The following demonstration is a partial film recommender system capable of recommending movies to users based on a rating scale. A testing and training dataset is extracted from the user rankings.csv available at grouplens.org/datasets/movielens/. The MovieLens ml-latest-small dataset was selected from the zip folder, and a user-item matrix was created.


Data Loading and Preparation

# Data loading
ratings <- read.csv("https://raw.githubusercontent.com/RobertSellers/643_RECOMMENDER_SYSTEMS/master/databases/ml-latest-small/ratings.csv")

# Converting the ratings into 2 dimensional matrix
library(reshape2)
uiMatrix <- acast(ratings, userId~movieId, value.var="rating")
uiMatrix <- apply(uiMatrix, 1,as.numeric) 

Training and Testing

Create test and train datasets. 80% sample for training, and 20% sample for testing.

# Randomly sample the matrix as boolean reference
which_train <- sample(x = c(TRUE, FALSE), size = nrow(uiMatrix),replace = TRUE, prob = c(0.8, 0.2))
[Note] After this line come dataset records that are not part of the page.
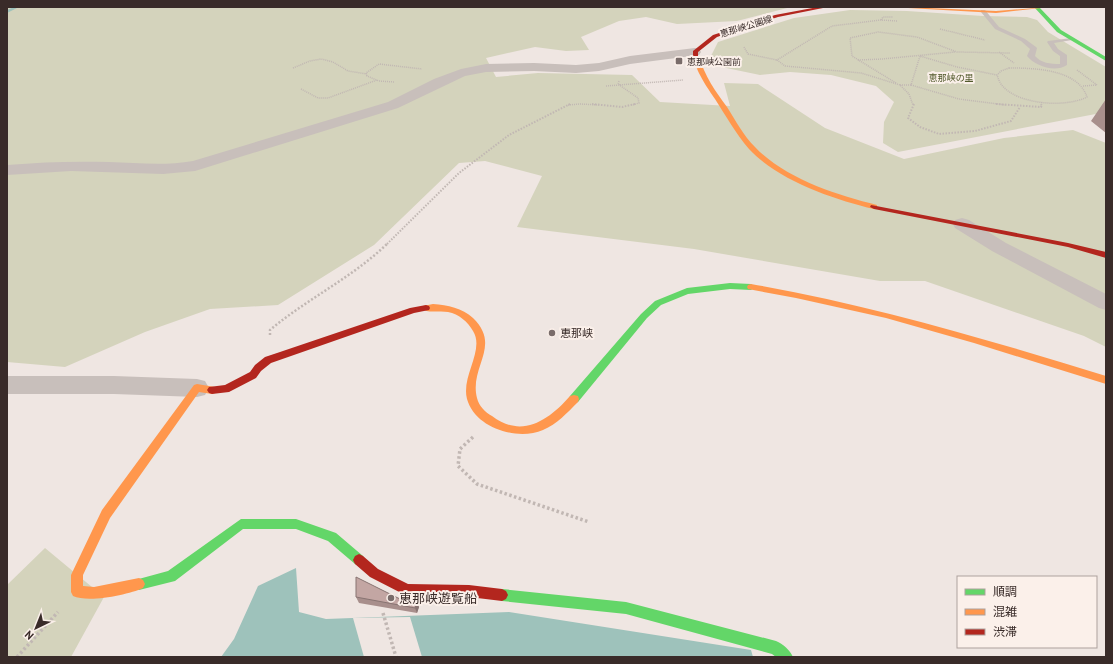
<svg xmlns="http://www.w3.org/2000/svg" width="1113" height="664" viewBox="0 0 1113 664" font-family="'PT Sans','Noto Sans JP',sans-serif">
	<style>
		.green { fill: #d4d3bc }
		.water { fill: #9ec2bb }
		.pier { fill: #efe6e2 }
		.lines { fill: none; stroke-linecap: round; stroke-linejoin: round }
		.stream { fill: #9ec2bb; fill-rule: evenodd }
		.path-far3 { stroke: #c1b7b3; stroke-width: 1.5; stroke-dasharray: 1 1; stroke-linecap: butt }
		.path-far2 { stroke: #c1b7b3; stroke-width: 2; stroke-dasharray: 1.5 1.5; stroke-linecap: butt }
		.path-far1 { stroke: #c1b7b3; stroke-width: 2.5; stroke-dasharray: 2 2; stroke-linecap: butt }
		.path { stroke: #c1b7b3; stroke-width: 3.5; stroke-dasharray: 2.5 2.5; stroke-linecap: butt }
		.lane { fill: #c8bfbb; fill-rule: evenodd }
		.street { fill: #c8bfbb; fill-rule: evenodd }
		.fast { fill: #63d668; fill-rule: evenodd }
		.slow { fill: #ff974d; fill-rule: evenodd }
		.jam { fill: #b3261e; fill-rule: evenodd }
		.wall { fill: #a88f8c }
		.shaded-wall { fill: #887472 }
		.building { fill: #c3a6a3; stroke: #887472 }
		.poi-dot { fill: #796c6a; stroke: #fbf0ea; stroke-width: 1.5 }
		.labels { text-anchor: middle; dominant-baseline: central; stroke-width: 4; stroke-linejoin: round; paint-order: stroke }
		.far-street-label { font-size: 9px; fill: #392b29; stroke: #fbf0ea }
		.far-poi-label { font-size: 9px; fill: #392b29; stroke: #fbf0ea; text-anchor: start }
		.far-park-label { font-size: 9px; fill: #51592b; stroke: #fbf0ea }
		.poi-label { font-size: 11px; fill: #392b29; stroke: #fbf0ea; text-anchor: start }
		.near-poi-label { font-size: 13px; fill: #392b29; stroke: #fbf0ea; text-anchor: start }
	</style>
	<rect width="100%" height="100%" fill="#efe6e2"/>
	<path class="green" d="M 7,7 L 791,7 L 737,21 L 677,24 L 646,17 L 619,21 L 581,37 L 589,50 L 566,51 L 535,47 L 486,58 L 496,77 L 538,73 L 632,75 L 660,102 L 730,106 L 724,83 L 758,84 L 825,128 L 904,159 L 1004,138 L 1073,130 L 1106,143 L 1106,347 L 1084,336 L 925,281 L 880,281 L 694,249 L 517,227 L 542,176 L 485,161 L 459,163 L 374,245 L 278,305 L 210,309 L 145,332 L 65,367 L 7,362 Z
		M 850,10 L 907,11 L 983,16 L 1027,17 L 1037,20 L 1048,32 L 1106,67 L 1106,112 L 898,152 L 883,143 L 884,122 L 894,102 L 876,86 L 831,75 L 790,72 L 760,75 L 707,64 L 718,42 L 794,18 Z
		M 45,548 L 104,597 L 71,657 L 7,657 L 7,585 Z"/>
	<path class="water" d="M 296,568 L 299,612 L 326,619 L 509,612 L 751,650 L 753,657 L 221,657 L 234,639 L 258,586 Z"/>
	<path class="pier" d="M 410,617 L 422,657 L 364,657 L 353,618 Z"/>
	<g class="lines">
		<path class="stream" d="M 14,7 L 19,7 L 7,13 L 7,10 Z"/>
		<path class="path-far3" d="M 881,20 L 883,17 L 893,17
			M 897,21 L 881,20 L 832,26 L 777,60 L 785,66 L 861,73 L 900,85 L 909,94 L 913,105
			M 940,29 L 985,40
			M 744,47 L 748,54 L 777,60
			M 999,52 L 1014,63
			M 858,60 L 882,59 L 955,52
			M 293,68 L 310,61 L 321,59 L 333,62 L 348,71 L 367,74
			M 1009,68 C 1034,68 1078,69 1087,97 C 1066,108 1016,105 1001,84 C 999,81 998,78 997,75 L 1001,71 Z
			M 1077,70 L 1097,85 L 1083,86
			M 619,81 L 618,84 L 638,98 L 639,103 L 632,105
			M 394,82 L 379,81 L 367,76 L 366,73 L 379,64 L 422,69
			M 896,83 L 852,56 L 850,38 L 878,32 L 917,37 L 957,52 L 1010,53
			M 900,85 L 911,85 L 920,56 L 957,67 L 997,75
			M 911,85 L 959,99 L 1006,105
			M 606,86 L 683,80
			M 301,89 L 318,98 L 328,98 L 377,80
			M 568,105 L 580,104 L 600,105
			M 1041,105 L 1042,102"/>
		<path class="path-far2" d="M 592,104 L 622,107 L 635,104
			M 914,104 L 908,118 L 920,127 L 939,134 L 975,131 L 1011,121 L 1020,107
			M 996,104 L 1041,107 L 1042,104
			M 387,244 L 459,173 L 509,135 L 570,104"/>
		<path class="path-far1" d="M 270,335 L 270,330 C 308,298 352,278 388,243"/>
		<path class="path" d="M 473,437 L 460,449 L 458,466 L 477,484 L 589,522
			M 383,613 L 396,657
			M 17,657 L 58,612"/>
		<path class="lane" d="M 981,10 L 985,10 L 999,27 L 1025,39 L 1036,47 L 1037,48 L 1035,56 C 1041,63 1050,64 1060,64 L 1060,56 L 1053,51 L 1047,42 L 1048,41 L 1072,38 L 1072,40 L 1054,43 L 1058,49 L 1067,55 L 1067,65 C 1055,73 1035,66 1027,56 L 1030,49 L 1021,41 L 995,29 L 981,12 Z"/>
		<path class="street" d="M 695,48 L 699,49 L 701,52 L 699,55 L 630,64 L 599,71 L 576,73 L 534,71 L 486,72 L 465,76 L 398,108 L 195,171 L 163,174 L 71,171 L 7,175 L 7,165 C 41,162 75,161 109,162 C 137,163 165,166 193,161 L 388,102 L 434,79 L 461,69 L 486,64 L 534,63 L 576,65 L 599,63 L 630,56 Z
			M 962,218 L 969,220 L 1006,243 L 1106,294 L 1106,310 L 1099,308 L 992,251 L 955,228 L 953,224 L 955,220 Z
			M 7,376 L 114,376 L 197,379 L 205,381 L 209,388 L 205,395 L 197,397 L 114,394 L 7,394 Z"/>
		<path class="fast" d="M 1034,7 L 1039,7 L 1061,30 L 1106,57 L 1106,61 L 1057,32 Z
			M 730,283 L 751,284 L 755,287 L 751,290 L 730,289 L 688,294 L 661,305 L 647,318 L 578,402 L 574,403 L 570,402 L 569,399 L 570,396 L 641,314 L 655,301 L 687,288 Z
			M 241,519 L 296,519 L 336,533 L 363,556 L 365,560 L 363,564 L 359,566 L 355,564 L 328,541 L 296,529 L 243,529 L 175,581 L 139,590 L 135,588 L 133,584 L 135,580 L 168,571 Z
			M 502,589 L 626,602 L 776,641 C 783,644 790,650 793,657 L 776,657 L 772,654 L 626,614 L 502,601 L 498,599 L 496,595 L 498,591 Z"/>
		<path class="slow" d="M 906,7 L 996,11 L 1050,7 L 996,13 L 908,8 Z
			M 694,56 L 699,57 C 705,76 715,91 727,107 C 736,121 743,135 755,147 C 784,178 836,195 877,205 L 877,209 L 874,209 C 833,199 779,181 749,149 C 736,134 726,116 715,99 C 708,89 693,67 694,56 Z
			M 751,284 C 872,305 989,340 1106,376 L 1106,384 L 974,343 L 886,318 L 796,298 L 748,289 L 747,287 L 748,285 Z
			M 433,304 C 448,305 462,308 473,318 C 502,346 469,367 477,398 C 479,406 485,412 492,416 C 522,439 549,420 570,396 L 574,395 L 578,396 L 579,399 L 578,402 C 567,413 557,424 543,430 C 517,441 475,428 467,399 C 461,376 485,350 473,331 C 468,322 459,314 448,312 C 440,310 426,314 422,308 L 423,306 Z
			M 197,384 L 215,387 L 217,390 L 215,393 L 212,394 L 199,392 L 110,518 L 83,575 L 83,586 L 94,587 L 139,578 L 143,580 L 145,584 L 143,588 C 128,595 88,603 73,596 L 71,592 L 71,575 L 102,510 L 194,385 Z"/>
		<path class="jam" d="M 818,7 L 828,7 L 778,17 L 717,37 L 698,52 L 698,58 L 693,57 L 693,51 L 713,35 L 775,15 Z
			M 871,205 L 1068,243 L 1106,252 L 1106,258 L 1068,247 L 874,209 L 870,207 Z
			M 426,305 L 429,306 L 430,308 L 429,310 L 414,313 L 271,363 L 261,371 L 256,378 L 229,392 L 212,394 L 209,393 L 207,390 L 209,387 L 225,385 L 250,372 L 255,365 L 265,357 L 280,352 L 410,308 Z
			M 359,554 L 363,556 L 378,569 L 408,584 L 469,585 L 502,589 L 506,591 L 508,595 L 506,599 L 502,601 L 469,597 L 407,596 L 370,577 L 355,564 L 353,560 L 355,556 Z"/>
	</g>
	<path class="wall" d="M 1106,99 L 1106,133 L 1091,121 Z
		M 356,597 L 404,601 L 419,607 L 417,613 L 359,603 Z"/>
	<path class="shaded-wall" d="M 417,602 L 419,607 L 417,613 L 415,608 Z"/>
	<path class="building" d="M 356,577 L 404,601 L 417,602 L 415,608 L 356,597 Z"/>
	<g class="poi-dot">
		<rect x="675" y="57" width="8" height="8" rx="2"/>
		<circle cx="552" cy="333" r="4"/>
		<circle cx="391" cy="598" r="4"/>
	</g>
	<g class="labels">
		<g class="far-street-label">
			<text transform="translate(746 26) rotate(-17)">恵那峡公園線</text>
		</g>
		<g class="far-poi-label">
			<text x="687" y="61">恵那峡公園前</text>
		</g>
		<g class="far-park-label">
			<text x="951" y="77">恵那峡の里</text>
		</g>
		<g class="poi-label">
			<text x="560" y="333">恵那峡</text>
		</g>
		<g class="near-poi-label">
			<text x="399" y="598">恵那峡遊覧船</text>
		</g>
	</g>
	<rect width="1113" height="664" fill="none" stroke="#392b29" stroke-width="16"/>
	<rect x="957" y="576" width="140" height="72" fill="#fbf0ea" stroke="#ada19d"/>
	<rect x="965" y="589" width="20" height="6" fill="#63d668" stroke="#ada19d"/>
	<text x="993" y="596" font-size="12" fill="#392b29">順調</text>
	<rect x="965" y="609" width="20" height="6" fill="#ff974d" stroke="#ada19d"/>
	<text x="993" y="616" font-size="12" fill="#392b29">混雑</text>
	<rect x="965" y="629" width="20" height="6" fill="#b3261e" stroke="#ada19d"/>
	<text x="993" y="636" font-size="12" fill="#392b29">渋滞</text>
	<g transform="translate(36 628) rotate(223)" stroke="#fbf0ea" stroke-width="3" paint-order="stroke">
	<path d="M0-3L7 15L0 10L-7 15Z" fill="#392b29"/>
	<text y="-6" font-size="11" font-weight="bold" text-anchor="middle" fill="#392b29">N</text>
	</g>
</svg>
# Create the train/test datasets
train <- uiMatrix[which_train, ]
test <- uiMatrix[!which_train, ]

RMSE Calculations

# Raw mean of the training dataset
train.avg <- mean(train, na.rm =TRUE)

# Training data Root Mean Square Error for the raw average
RMSE = function(m, o){ # m : model values
  sqrt(mean((m - o)^2, na.rm =TRUE)) # o : observed values
}

RMSE(train,train.avg)
## [1] 1.055908
# Test data Root Mean Square Error for the raw average
RMSE(test,train.avg)
## [1] 1.066138
calcBias <- function(df, avg){
  # Converting null values and handling Bias for each user and each item
  userBias <- rowMeans(df, na.rm=T) - avg
  movieBias <- colMeans(df, na.rm=T) - avg
  
  # Baseline Predictors for movie and user bias
  columnBias <- matrix(, nrow(df), ncol(df))
  rowBias <- matrix(, nrow(df), ncol(df))
  
  j <- 1
  for(column in 1:ncol(df)){
    columnBias[, column] <- movieBias[j]
    j<-j+1
  }

  j <- 1
  for(row in 1:nrow(df)){
    rowBias[row,] <- userBias[j]
    j<-j+1
  }
  
  # Baseline calculation : movieBias matrix + userBias Matrix + raw mean average
  baseline <- columnBias + userBias + avg
  return (baseline)
}

baselineTrain <- calcBias(train, train.avg)

# Constraining the values between 0 and 5
baselineTrain[baselineTrain<0] <- 0 
baselineTrain[baselineTrain>5] <- 5 

Results

# Test / Training RMSE for baseline predictors

# Training dataset RMSE
RMSE(baselineTrain,train)
## [1] 0.840045
# Raw mean of the test dataset
test.avg <- mean(test, na.rm =TRUE)

# Test dataset RMSE
baselineTest <- calcBias(test, test.avg)

# Training dataset RMSE
RMSE(baselineTest,test)
## [1] 0.8362919

Discussion

All in all, the RMSE of the training dataset are within 1 ranking point from the original value. It is my understanding that I should aspire to lower the RMSE and develop a better predictive method against the test dataset. Efforts to construct equal sized sparse (wide) data frames could be one solution, or matrix methods as yet unknown.